### ACTIVITY:
Once the pictures have been removed, repeat the remainder of the records exactly.

━━ DATASET CONTENT

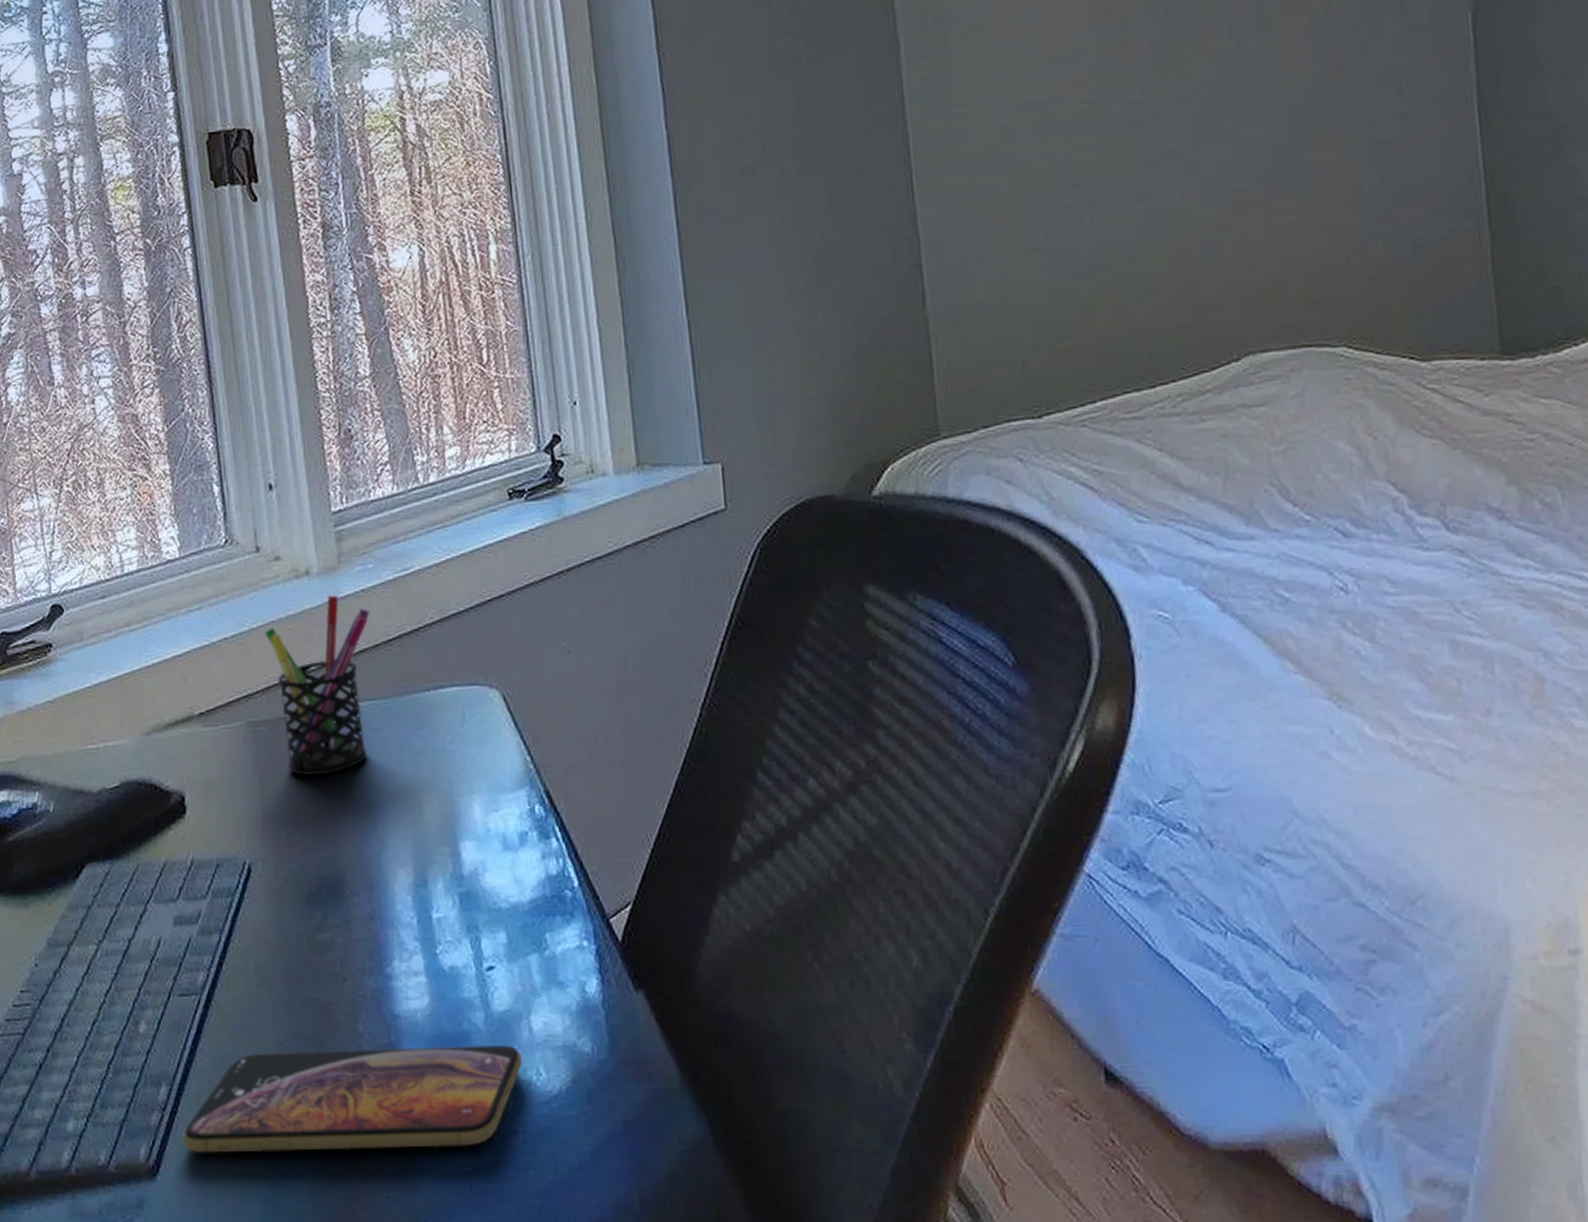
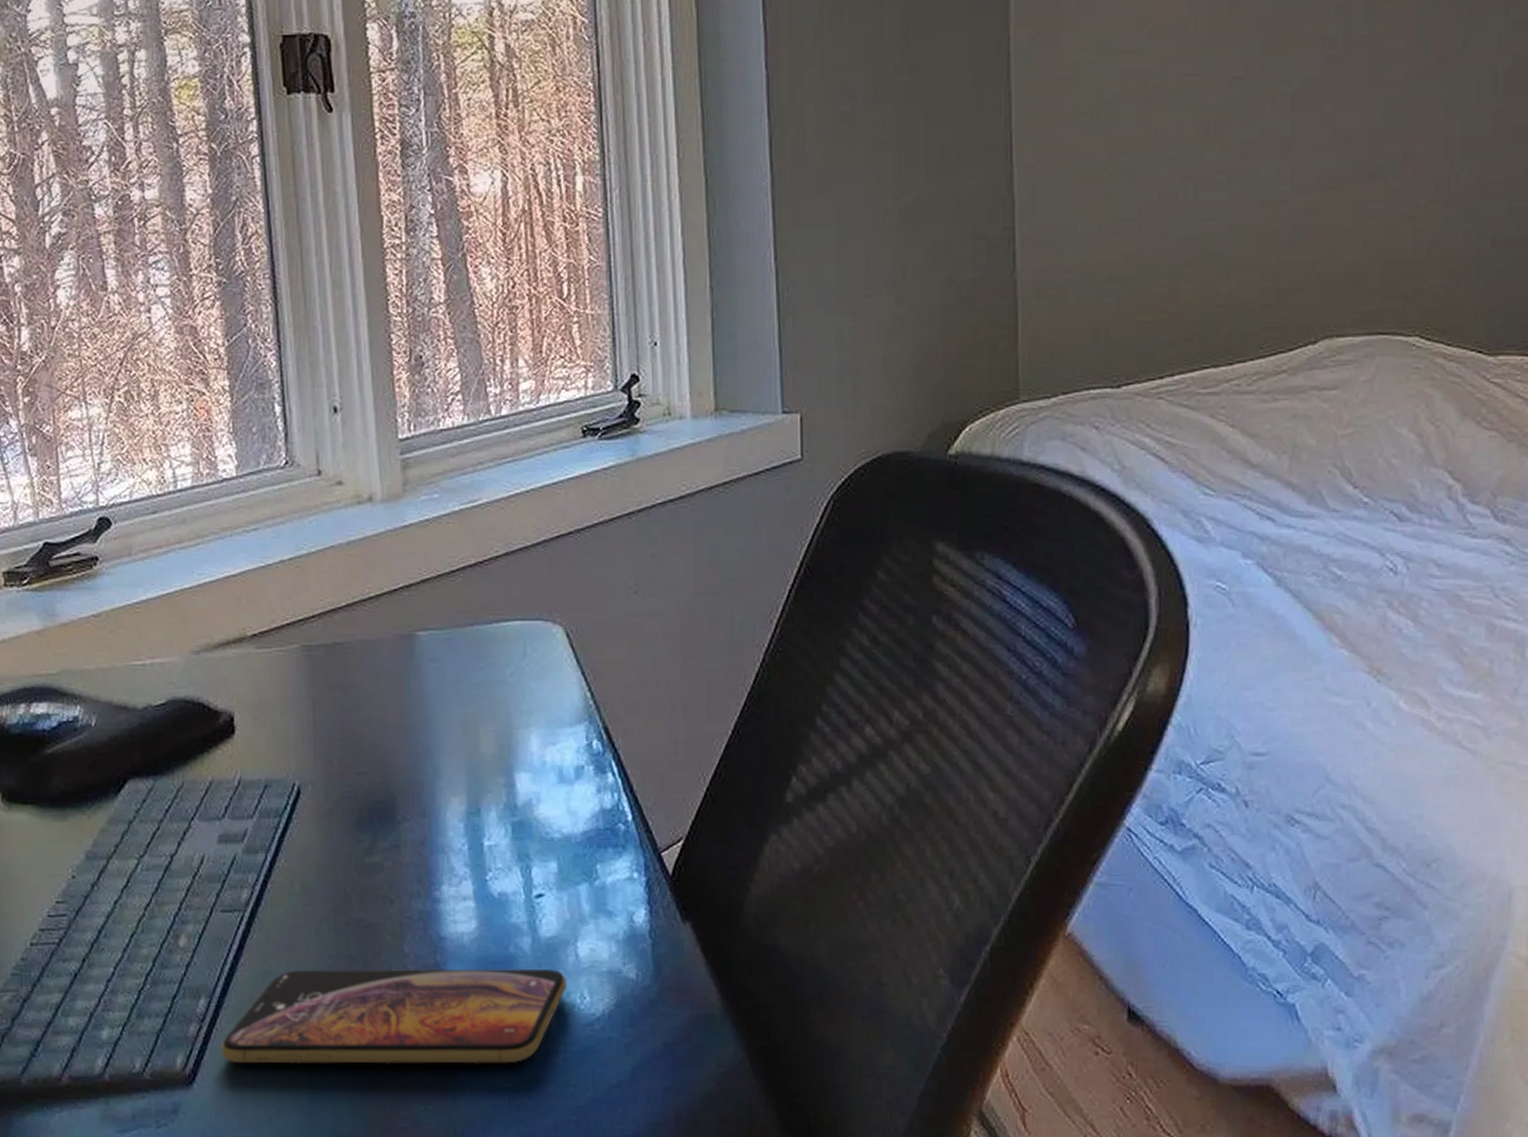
pen holder: present [265,595,370,776] -> none [323,523,434,702]

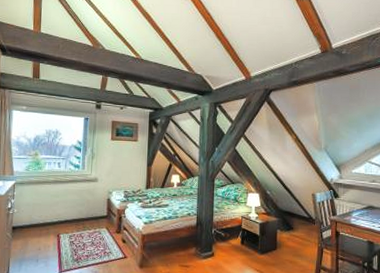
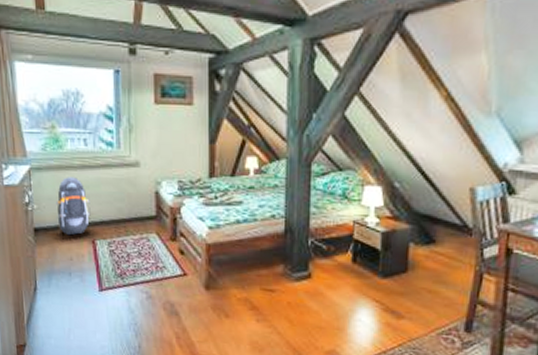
backpack: none [32,189,59,232] -> present [56,177,91,236]

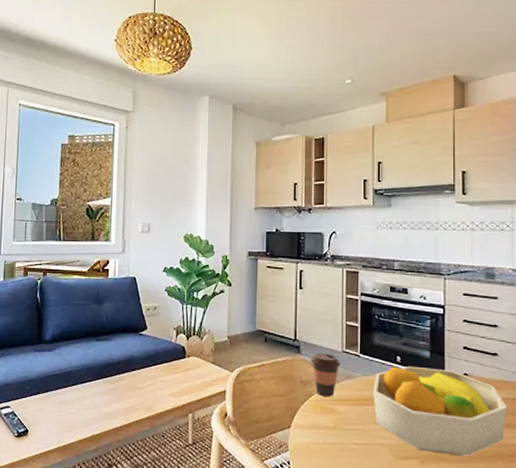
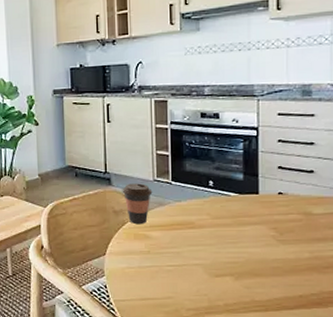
fruit bowl: present [373,365,507,457] -> none [186,189,323,271]

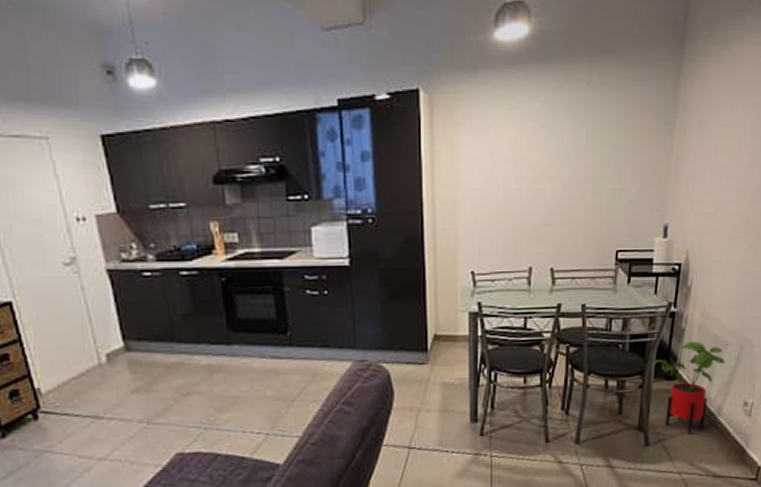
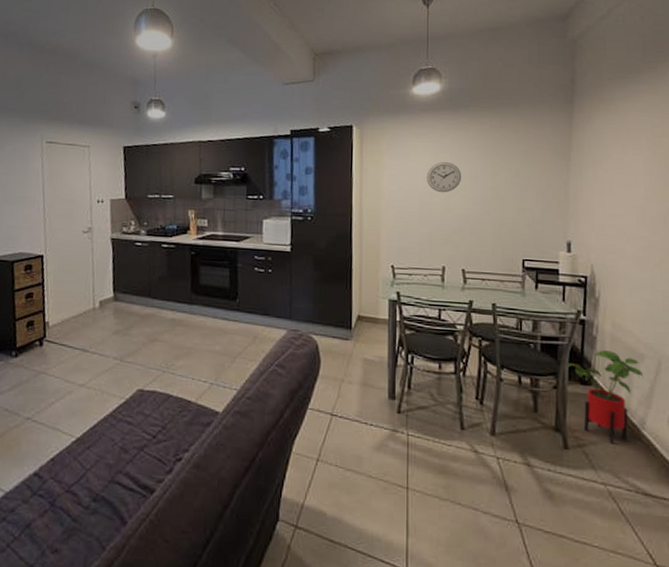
wall clock: none [512,135,553,176] -> present [426,162,462,193]

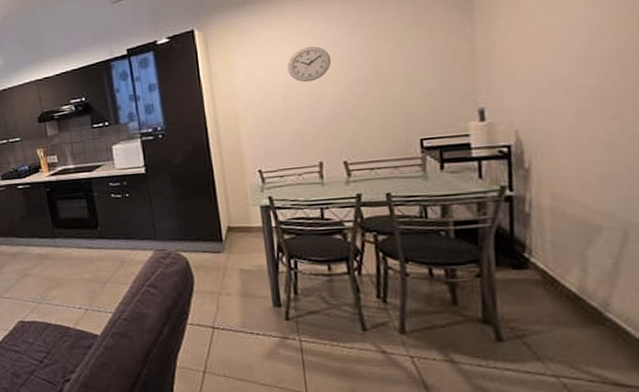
house plant: present [567,350,644,444] -> none [492,227,604,332]

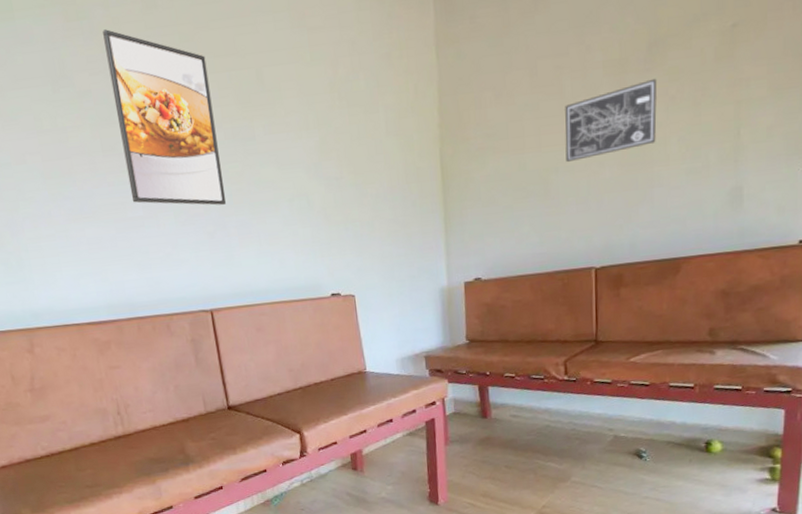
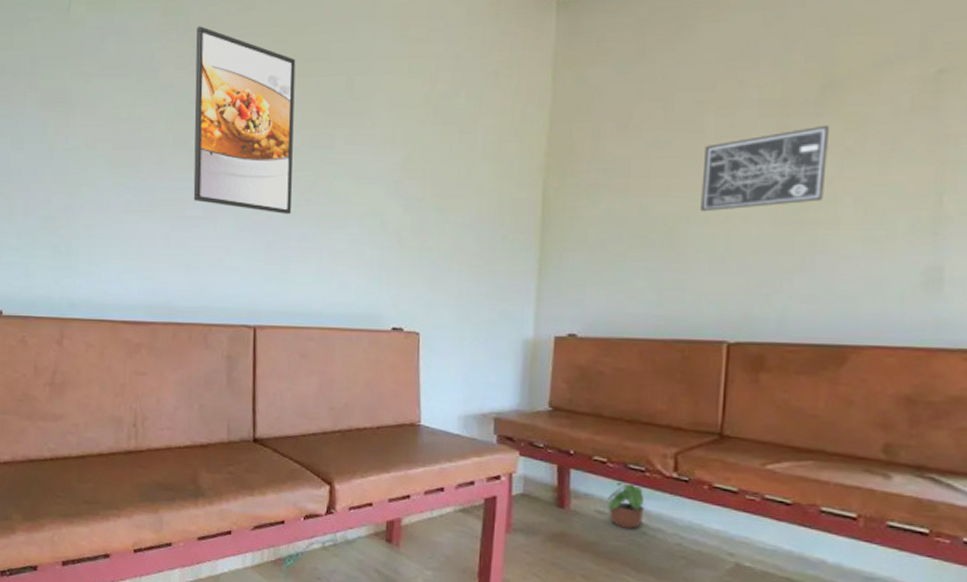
potted plant: none [518,389,546,426] -> present [606,480,645,530]

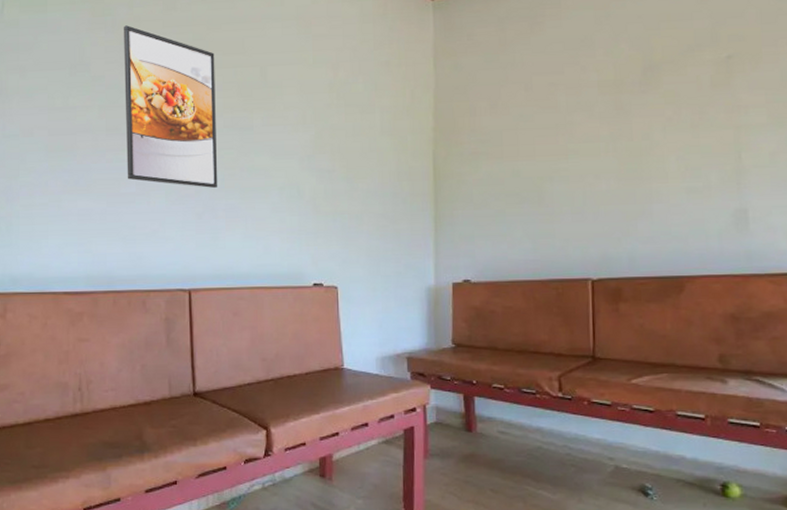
potted plant: present [606,480,645,530] -> none [506,403,538,446]
wall art: present [700,125,830,212] -> none [559,100,654,173]

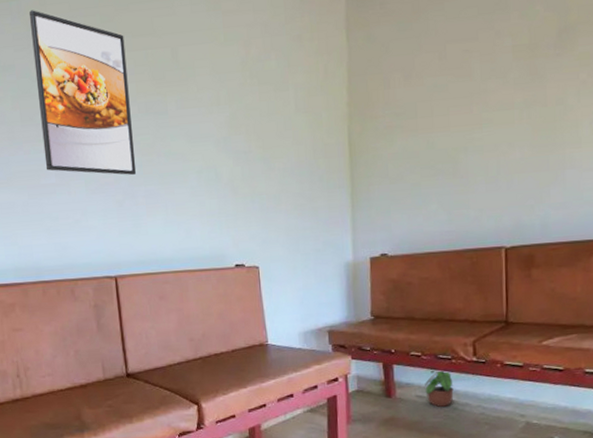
potted plant: none [506,403,538,446] -> present [424,368,454,408]

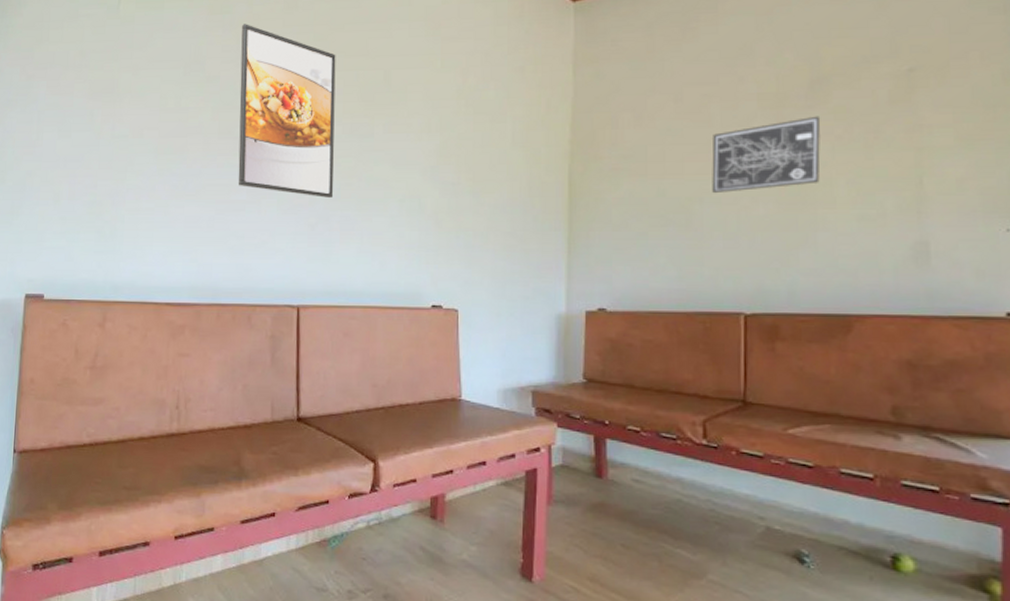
potted plant: present [424,368,454,408] -> none [642,448,678,498]
wall art: none [474,63,568,143] -> present [712,116,821,194]

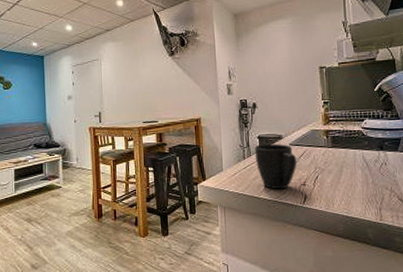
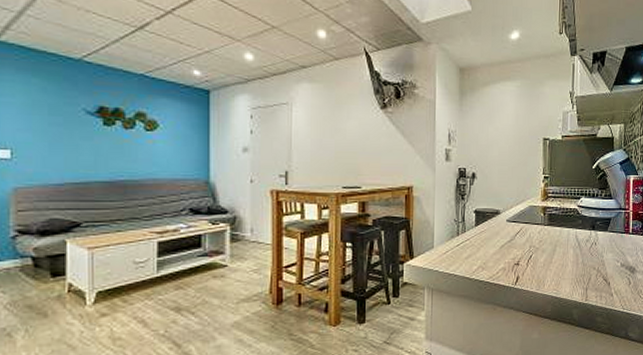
mug: present [254,143,297,190] -> none [469,219,513,270]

━━━━

### OUTPUT BELOW:
pen holder: present [265,595,370,776] -> none [323,523,434,702]

backpack: none [32,189,59,232] -> present [56,177,91,236]

fruit bowl: present [373,365,507,457] -> none [186,189,323,271]

wall clock: none [512,135,553,176] -> present [426,162,462,193]

house plant: present [567,350,644,444] -> none [492,227,604,332]

potted plant: none [518,389,546,426] -> present [606,480,645,530]

potted plant: present [606,480,645,530] -> none [506,403,538,446]
wall art: present [700,125,830,212] -> none [559,100,654,173]

potted plant: none [506,403,538,446] -> present [424,368,454,408]

potted plant: present [424,368,454,408] -> none [642,448,678,498]
wall art: none [474,63,568,143] -> present [712,116,821,194]

mug: present [254,143,297,190] -> none [469,219,513,270]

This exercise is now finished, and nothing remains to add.